Taking these measurements will give you the best outcome of a garment fitting you in the end, always aim to go bigger than smaller as you can adjust these during the sewing process.
For example, you should put on the bra you’re planning to wear with your finished dress before measuring yourself. Don’t tighten it across your bust, either, as you’ll need to breathe while wearing your finished outfit, do this by measuring your full bust measurement.
If you need to fit for a fitted shirt don’t forget to measure your high bust measurement as this can help with the overall fit over your chest. This is also great for more period costumes and fitted items.
Another thing to remember is when taking your hip measurement you want to make sure you take the measurement of where you want the trousers to sit on your body to get the best fit. This can also apply to the waist measurement.
For most outfits, you should use the measurement from the fullest part of your hips to choose the pattern size for your lower body. If you are looking at making a garment to sit on your waist that will be the most important measurement.
Remember, the tape measurement should fit firmly but shouldn’t be too tight.
Before comparing your recorded measurements with the pattern size chart, check the pattern chart for the finished garment measurements. This will help you figure out if the sewing allowance and darts have been accounted for.
If it hasn’t been included, you can add the allowances to your measurements before choosing your pattern size or grading it.
Another way of finding the correct size sewing pattern for yourself is by creating your own paper pattern as a base to create different garments within your size. This can be achieved by using your own clothes as a base and guide.
How To Add Ease to Your Sewing Pattern
Ease refers to how loosely a dress fits because of the difference between your specific body measurements and the finished garment measurement. Cutting your patterns according to the exact body measurements will make it fit like a second skin, but not in a good way.

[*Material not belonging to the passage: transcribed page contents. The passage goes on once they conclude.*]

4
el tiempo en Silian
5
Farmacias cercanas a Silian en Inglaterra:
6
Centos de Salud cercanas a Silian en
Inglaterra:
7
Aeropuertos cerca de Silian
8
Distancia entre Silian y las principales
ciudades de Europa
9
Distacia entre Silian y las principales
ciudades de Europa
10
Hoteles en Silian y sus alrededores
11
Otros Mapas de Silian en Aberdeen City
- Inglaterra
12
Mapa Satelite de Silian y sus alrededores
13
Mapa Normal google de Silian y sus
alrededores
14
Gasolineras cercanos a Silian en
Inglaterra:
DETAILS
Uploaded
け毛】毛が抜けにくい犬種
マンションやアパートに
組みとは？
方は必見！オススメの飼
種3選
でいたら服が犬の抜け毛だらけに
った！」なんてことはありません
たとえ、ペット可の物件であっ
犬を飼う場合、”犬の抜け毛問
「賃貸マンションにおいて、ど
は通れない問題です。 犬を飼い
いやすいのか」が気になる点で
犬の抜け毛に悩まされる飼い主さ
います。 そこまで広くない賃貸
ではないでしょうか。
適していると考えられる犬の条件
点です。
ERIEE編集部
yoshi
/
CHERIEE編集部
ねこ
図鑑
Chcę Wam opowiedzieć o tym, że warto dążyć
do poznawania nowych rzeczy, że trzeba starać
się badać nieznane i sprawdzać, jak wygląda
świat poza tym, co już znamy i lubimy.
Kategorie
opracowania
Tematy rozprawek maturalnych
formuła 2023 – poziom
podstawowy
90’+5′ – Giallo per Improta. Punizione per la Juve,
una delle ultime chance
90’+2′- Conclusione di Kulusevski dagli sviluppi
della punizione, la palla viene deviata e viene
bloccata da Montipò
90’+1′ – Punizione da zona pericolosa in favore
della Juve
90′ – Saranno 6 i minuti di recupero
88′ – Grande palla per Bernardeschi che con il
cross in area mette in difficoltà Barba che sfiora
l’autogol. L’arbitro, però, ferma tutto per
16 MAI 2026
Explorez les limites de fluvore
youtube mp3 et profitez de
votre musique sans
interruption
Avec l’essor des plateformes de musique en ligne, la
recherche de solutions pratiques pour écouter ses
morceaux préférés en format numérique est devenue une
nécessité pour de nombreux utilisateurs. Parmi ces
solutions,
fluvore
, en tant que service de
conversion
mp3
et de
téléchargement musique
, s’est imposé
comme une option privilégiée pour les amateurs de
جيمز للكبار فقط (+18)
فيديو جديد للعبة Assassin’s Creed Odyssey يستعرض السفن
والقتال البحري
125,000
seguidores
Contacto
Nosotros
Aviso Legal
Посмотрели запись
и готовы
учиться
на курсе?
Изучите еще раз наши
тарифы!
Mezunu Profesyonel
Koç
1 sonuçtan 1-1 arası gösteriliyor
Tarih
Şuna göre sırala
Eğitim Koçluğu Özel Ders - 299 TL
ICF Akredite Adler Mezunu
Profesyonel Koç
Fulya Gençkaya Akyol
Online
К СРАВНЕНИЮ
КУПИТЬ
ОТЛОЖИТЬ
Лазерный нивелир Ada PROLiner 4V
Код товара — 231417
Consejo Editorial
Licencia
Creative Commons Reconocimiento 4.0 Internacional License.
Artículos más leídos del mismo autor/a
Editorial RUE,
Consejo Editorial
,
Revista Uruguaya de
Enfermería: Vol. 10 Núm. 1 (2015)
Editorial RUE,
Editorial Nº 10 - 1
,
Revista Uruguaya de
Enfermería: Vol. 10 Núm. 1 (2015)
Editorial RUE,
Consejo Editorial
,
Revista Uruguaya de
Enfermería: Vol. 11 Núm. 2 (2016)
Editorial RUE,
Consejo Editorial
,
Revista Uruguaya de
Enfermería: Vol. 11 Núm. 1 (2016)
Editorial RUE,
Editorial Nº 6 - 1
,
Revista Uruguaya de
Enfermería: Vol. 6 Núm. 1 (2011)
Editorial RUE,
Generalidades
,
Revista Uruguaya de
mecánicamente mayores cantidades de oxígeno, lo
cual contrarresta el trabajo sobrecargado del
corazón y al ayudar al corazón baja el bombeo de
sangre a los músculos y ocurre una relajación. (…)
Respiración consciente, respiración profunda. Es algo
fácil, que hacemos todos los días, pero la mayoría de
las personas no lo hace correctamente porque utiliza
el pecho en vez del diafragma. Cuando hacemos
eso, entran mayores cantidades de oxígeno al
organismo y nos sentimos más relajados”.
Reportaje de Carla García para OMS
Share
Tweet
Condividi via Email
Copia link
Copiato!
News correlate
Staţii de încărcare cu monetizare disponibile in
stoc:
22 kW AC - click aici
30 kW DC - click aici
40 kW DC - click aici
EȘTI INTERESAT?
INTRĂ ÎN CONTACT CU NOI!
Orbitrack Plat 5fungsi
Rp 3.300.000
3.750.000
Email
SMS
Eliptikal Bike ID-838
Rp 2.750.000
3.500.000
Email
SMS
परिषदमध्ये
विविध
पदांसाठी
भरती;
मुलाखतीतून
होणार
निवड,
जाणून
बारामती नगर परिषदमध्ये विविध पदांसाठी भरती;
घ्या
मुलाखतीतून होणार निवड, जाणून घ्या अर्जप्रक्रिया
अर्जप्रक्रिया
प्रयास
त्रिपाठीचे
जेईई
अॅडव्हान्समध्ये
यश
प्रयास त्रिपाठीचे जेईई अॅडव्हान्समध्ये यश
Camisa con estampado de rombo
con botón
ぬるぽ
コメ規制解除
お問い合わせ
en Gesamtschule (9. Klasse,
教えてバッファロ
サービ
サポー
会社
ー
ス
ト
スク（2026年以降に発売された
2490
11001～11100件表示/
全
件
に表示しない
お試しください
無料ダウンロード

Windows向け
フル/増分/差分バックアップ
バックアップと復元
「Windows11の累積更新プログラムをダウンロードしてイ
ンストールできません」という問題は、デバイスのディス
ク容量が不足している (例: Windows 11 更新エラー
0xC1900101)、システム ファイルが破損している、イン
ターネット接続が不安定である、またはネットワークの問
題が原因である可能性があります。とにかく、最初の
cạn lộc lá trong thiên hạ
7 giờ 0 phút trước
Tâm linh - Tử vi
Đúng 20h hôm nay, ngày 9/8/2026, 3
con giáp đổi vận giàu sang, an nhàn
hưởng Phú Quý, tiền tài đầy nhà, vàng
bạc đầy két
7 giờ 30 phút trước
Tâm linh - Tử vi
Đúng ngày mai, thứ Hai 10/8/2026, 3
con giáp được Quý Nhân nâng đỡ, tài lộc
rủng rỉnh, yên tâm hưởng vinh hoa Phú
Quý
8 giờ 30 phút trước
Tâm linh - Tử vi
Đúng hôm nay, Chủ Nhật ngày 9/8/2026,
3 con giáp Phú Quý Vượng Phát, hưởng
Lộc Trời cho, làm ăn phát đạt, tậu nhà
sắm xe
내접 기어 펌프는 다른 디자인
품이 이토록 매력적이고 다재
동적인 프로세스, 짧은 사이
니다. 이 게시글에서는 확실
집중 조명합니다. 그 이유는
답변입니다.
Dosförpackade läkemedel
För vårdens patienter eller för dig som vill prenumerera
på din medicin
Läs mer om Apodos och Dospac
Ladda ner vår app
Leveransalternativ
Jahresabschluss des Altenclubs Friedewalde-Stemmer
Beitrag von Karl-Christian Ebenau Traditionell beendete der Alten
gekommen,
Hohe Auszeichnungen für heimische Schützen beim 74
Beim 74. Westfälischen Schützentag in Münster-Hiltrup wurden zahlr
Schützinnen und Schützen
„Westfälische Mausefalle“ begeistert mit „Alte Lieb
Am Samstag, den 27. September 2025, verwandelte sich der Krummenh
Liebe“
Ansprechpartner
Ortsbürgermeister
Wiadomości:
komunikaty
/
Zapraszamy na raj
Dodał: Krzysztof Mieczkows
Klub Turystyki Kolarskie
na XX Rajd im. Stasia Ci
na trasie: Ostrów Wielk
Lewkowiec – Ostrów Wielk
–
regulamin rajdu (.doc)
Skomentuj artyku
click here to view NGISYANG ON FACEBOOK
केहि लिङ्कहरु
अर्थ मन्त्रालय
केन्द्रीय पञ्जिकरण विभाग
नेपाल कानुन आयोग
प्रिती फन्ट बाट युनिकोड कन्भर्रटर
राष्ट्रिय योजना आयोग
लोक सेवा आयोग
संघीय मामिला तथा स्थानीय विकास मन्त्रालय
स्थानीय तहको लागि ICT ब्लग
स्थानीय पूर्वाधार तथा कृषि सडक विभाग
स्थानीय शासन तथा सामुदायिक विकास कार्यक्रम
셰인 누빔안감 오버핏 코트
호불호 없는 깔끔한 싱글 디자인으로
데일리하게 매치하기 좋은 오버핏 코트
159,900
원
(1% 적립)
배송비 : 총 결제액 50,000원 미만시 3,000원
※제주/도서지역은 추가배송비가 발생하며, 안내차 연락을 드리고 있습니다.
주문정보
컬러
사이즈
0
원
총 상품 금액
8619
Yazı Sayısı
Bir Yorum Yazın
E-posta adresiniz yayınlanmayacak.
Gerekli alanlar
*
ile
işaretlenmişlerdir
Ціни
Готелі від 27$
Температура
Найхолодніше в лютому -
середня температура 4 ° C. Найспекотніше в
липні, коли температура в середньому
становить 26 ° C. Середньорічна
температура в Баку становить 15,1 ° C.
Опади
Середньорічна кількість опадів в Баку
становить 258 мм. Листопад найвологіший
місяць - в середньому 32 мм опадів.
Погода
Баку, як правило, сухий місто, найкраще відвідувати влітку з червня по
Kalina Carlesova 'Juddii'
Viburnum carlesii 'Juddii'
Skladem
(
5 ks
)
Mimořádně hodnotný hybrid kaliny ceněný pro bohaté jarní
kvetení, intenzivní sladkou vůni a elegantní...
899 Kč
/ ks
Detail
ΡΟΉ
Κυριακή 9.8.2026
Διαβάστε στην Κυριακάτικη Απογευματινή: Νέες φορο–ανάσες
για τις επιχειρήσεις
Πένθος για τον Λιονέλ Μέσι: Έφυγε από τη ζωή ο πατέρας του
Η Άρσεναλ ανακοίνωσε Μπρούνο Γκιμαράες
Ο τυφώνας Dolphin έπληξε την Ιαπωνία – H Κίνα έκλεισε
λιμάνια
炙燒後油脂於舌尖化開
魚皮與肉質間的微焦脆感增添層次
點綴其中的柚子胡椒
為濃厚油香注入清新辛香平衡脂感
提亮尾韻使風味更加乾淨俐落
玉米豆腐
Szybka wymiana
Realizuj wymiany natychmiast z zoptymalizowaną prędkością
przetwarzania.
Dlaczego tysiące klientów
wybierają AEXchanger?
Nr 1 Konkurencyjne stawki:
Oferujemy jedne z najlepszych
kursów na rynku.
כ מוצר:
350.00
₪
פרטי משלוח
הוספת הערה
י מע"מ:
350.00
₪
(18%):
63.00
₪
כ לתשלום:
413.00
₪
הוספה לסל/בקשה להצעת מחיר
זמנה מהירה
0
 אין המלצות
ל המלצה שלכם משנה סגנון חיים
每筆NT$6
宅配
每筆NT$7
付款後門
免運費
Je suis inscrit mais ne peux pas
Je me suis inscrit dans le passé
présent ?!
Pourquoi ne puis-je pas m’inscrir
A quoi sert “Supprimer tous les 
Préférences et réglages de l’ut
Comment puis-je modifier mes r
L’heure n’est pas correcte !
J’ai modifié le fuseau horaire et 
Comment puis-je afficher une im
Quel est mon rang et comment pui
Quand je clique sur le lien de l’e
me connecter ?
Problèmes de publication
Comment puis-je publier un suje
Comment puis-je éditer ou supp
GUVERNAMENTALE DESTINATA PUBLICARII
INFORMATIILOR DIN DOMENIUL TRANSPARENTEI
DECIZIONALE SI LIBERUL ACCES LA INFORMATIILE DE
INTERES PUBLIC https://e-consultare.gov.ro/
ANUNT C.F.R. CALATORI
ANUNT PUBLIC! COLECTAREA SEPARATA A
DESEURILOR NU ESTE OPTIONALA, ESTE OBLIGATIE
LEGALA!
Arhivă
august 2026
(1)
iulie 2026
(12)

You can create this by using a tape measure to add ease to your sewing pattern or by cutting the larger size and altering down during the sewing process.
There are two types of ease to consider before cutting your sewing pattern:
- Wearing ease: This space allows you to wear your dress comfortably while breathing, eating, sitting, or moving around.
- Design ease: This space allows you to alter and style the basic pattern of your garment.
The fabric type is also significant in figuring how much ease you’ll be adding to a dress. Woven, non-stretch fabric needs about 1” (2.54 cm) of wearing ease in most places, but more around the bust and waist. Stretch fabric, on the other hand, requires negative ease to allow the stretch to create a perfect fit.
A generous but reasonable allowance will make your finished outfit comfortable enough for you to remain functional, but an excellent fit for your body type.
How To Blend Different Pattern Sizes
Each body is unique, so it’s pretty unlikely that every part of your body will fit a pattern size perfectly. It’s not a problem with the patterns or with your body.
In fact, that’s the very beauty of sewing, which is the freedom to blend sizes and materials to create a unique, custom-made product that fits perfectly.
To create a custom size, choose the pattern size that matches your measurements best.
If your measurement is midway between two sizes, choosing the larger size is often better. It’s pretty easy to take in the fabric if it turns out too large, but you can’t conveniently add fabric if it’s too small.
While cutting and sewing, you’ll have to compare your measurement to the pattern size again to accurately determine what adjustments you’ll need to make. Mark up the points for the adjustments, and connect the marks to guide your cutting and sewing.
Blending patterns can be a lot of work, but getting to grade the sizes up or down to create a perfect fit is even more awesome.